More than any other entry on this list, Lars von Trier’s The House That Jack Built is an endurance test. Running more than two-and-a-half hours long, Trier’s homicidal vignettes track the decade-long killing spree of the titular killer as he recounts his crimes to Virgil in Hell. It’s weird, fascinating, polarizing stuff. The artistry doesn’t mean Trier skimped on the violence, so this house might not be habitable for most audiences. If you can stomach it, I can promise it’ll be unlike anything you’ve ever seen.

Rope (Prime Video)

This Alfred Hitchcock classic follows two young men who, after murdering a classmate to prove they can commit the perfect murder, hide his body in their apartment before hosting a dinner party with several of the victim’s family members in attendance. This was 1948, so it never gets too grim, but it is a distinctly chilling account of murder for sport with an experimental style creating the impression that Rope plays out in real-time.

The Killer (Netflix)

David Fincher’s The Killer is both the newest entry on this list and the one that’s most removed from the horror moniker. Horror or not, however, The Killer is distinctly chilling. Michael Fassbender’s hitman is consciously detached from his crimes, treating them with the mundanity of a day at the office. When a hit goes wrong, he’s left to clear up loose ends before he has to pay with his own life. It’s meandering (deliberately so), darkly funny, and just a tad upsetting. Come for the high-concept premise, stay for Tilda Swinton.

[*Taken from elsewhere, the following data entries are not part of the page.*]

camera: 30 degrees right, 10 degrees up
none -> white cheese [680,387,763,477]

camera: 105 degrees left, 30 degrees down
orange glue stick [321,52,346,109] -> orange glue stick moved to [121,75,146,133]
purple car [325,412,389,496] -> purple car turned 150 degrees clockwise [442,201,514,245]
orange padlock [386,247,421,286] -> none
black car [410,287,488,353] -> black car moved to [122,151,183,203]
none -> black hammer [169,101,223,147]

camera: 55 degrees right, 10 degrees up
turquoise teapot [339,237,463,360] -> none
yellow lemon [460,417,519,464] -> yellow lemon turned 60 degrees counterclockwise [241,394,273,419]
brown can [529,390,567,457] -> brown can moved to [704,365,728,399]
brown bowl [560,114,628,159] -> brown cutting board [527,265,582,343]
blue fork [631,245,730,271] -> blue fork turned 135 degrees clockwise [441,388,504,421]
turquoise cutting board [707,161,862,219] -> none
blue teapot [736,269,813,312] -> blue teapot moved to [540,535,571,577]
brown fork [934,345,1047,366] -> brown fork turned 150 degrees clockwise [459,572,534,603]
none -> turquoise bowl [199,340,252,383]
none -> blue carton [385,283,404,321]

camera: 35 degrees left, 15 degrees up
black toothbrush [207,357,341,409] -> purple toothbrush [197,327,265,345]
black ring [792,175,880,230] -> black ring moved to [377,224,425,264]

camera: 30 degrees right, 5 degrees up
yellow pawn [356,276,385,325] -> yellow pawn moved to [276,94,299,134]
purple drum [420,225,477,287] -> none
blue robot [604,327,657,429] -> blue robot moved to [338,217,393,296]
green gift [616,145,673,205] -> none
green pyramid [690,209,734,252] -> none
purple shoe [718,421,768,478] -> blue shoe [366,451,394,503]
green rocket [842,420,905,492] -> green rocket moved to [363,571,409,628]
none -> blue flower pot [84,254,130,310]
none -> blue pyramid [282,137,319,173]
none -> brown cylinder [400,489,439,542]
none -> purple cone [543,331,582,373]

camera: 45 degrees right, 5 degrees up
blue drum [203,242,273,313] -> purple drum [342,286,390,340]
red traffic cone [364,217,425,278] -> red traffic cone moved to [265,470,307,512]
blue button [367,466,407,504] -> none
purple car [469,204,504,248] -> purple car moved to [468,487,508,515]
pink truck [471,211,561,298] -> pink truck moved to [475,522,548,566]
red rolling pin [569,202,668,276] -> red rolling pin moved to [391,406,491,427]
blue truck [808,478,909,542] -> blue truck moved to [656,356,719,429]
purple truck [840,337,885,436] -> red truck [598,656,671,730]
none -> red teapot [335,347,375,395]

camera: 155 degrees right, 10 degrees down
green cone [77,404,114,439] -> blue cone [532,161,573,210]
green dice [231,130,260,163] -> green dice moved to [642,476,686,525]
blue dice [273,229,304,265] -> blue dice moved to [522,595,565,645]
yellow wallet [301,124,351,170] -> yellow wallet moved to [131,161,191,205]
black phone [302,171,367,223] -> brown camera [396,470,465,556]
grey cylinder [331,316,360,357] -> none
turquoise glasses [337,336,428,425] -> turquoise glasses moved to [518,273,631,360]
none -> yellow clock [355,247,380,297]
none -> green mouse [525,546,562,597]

The Vanishing (Prime Video)

George Sluizer’s Dutch thriller is regularly regarded as one of the scariest movies ever made for good reason. Even without taking the ending into account, Bernard-Pierre Donnadieu’s Raymond Lemorne is one of the genre’s greatest monsters. Like several others on this list, he simply is. While he’s not quite as animalistic as In a Violent Nature’s Johnny, he’s similarly detached from his crimes. He kills because he can.

Berlin Syndrome (Netflix)

Thematically akin to The Vanishing, Cate Shortland’s Berlin Syndrome principally forces viewers to follow the perspective of the villain. Andi (Max Riemelt) locks Clare (Teresa Palmer) in his apartment after the two spend the night together, and then he just… goes about his life. He goes to work, has dinner with his family, and just generally carries on as if he doesn’t have a kidnapped backpacker chained to his bed. Psychologically involved, Berlin Syndrome is elevated by two fantastic lead performances (seriously, Palmer is incredible), and if you just watch one film on this list, I’m going to suggest it be this one.